- **PROVIDED PASSAGE**
-- Opening Marker --

Enough of your fanboyism **** here. now, there is a separate websites for these rants and you will be most welcome there.

Note: If you want to do anything except ranting about non-apple users on forums, please don't buy a mac!!!


----------



## desiibond (Jul 29, 2009)

cyborg47 said:


> @harshgayatri....u play games??



LOL. he is a super advanced user who uses safari and safari and safari. Gaming is too basic. he won't do that.


----------



## desiibond (Jul 29, 2009)

hellknight said:


> First of all.. please mind your language.. secondly.. no OS wars here.. and thirdly.. the spelling of Crysis is wrong.. no wonder why you got a Mac...



he is just a kid who wants to prove a point that n00bs still exist in this forum


----------



## SunnyChahal (Jul 29, 2009)

Another Windows 7 thread turned into a warzone....... It's getting so monotonous now!


----------



## desiibond (Jul 29, 2009)

anyways, let's come back to the original topic. 

has anyone tried using win7 media center. After the recent Engadget review, I am thinking of trying to use it as primary media application. 

Will post my experience with that soon.


----------



## cyborg47 (Jul 29, 2009)

yeah i installed windows 7 x64 this morning...everything is just smooth, performance is just great compared to vista (oh forget vista!)..havent tried any games yet, will install crysis today....the video quality is brilliant (wonder what MS did to media player)


----------



## desiibond (Jul 29, 2009)

^^I am playing all the games on win7 RC and till now haven't faced any issues. No crashes nothing.

It certainly is the best OS since ice age


----------



## SunnyChahal (Jul 29, 2009)

desiibond said:


> anyways, let's come back to the original topic.

-- Closing Marker --

- **DATA SECTION**
-- Opening Marker --

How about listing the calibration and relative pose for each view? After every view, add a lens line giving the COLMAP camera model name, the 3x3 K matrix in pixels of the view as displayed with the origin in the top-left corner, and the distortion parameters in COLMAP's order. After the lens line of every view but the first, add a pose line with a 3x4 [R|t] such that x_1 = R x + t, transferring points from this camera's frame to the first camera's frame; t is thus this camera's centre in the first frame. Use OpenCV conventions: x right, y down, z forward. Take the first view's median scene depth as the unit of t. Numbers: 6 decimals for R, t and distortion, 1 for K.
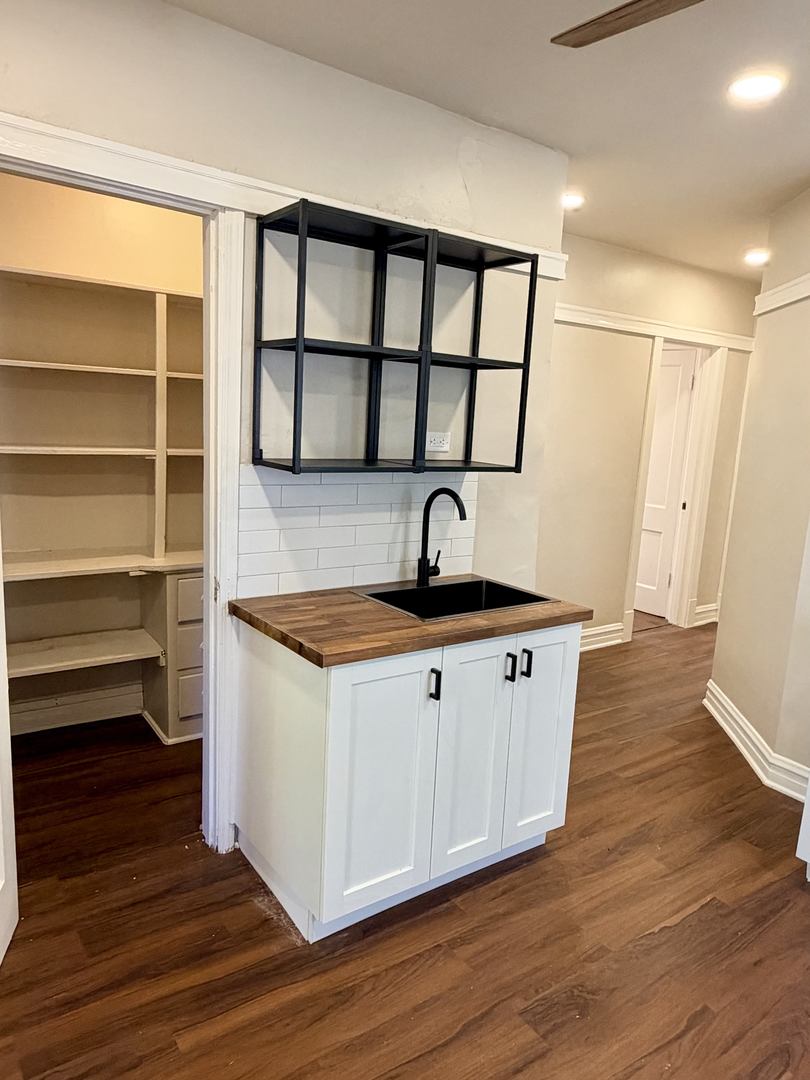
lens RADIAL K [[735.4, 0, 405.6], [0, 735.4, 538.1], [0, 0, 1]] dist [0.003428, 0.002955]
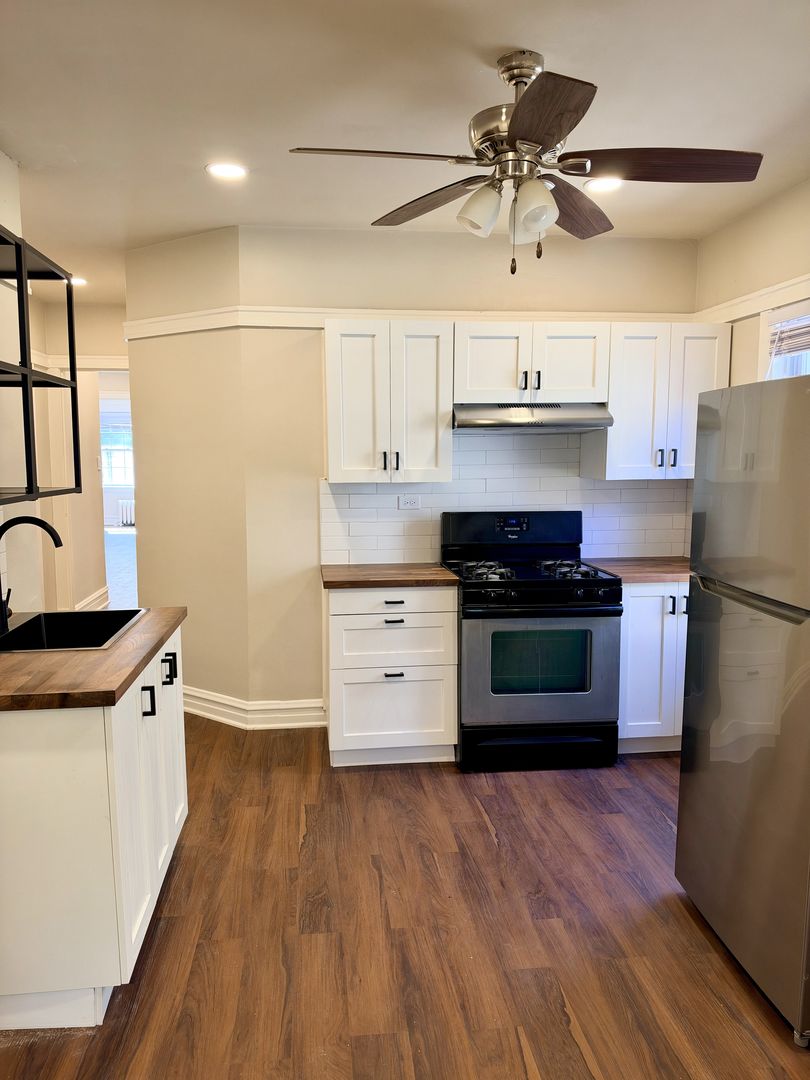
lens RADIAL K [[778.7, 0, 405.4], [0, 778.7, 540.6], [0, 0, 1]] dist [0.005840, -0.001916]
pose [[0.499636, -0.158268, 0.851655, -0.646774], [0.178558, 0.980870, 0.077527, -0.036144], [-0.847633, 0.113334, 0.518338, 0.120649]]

-- Closing Marker --

- **TASK BRIEF**
Reproduce the Windows 7 forum thread between "yeah i installed" and "No crashes nothing.", inclusive, swapping every "vista" for "Windows Vista".

- **FINISHED EXERCISE**
yeah i installed windows 7 x64 this morning...everything is just smooth, performance is just great compared to Windows Vista (oh forget Windows Vista!)..havent tried any games yet, will install crysis today....the video quality is brilliant (wonder what MS did to media player)


----------



## desiibond (Jul 29, 2009)

^^I am playing all the games on win7 RC and till now haven't faced any issues. No crashes nothing.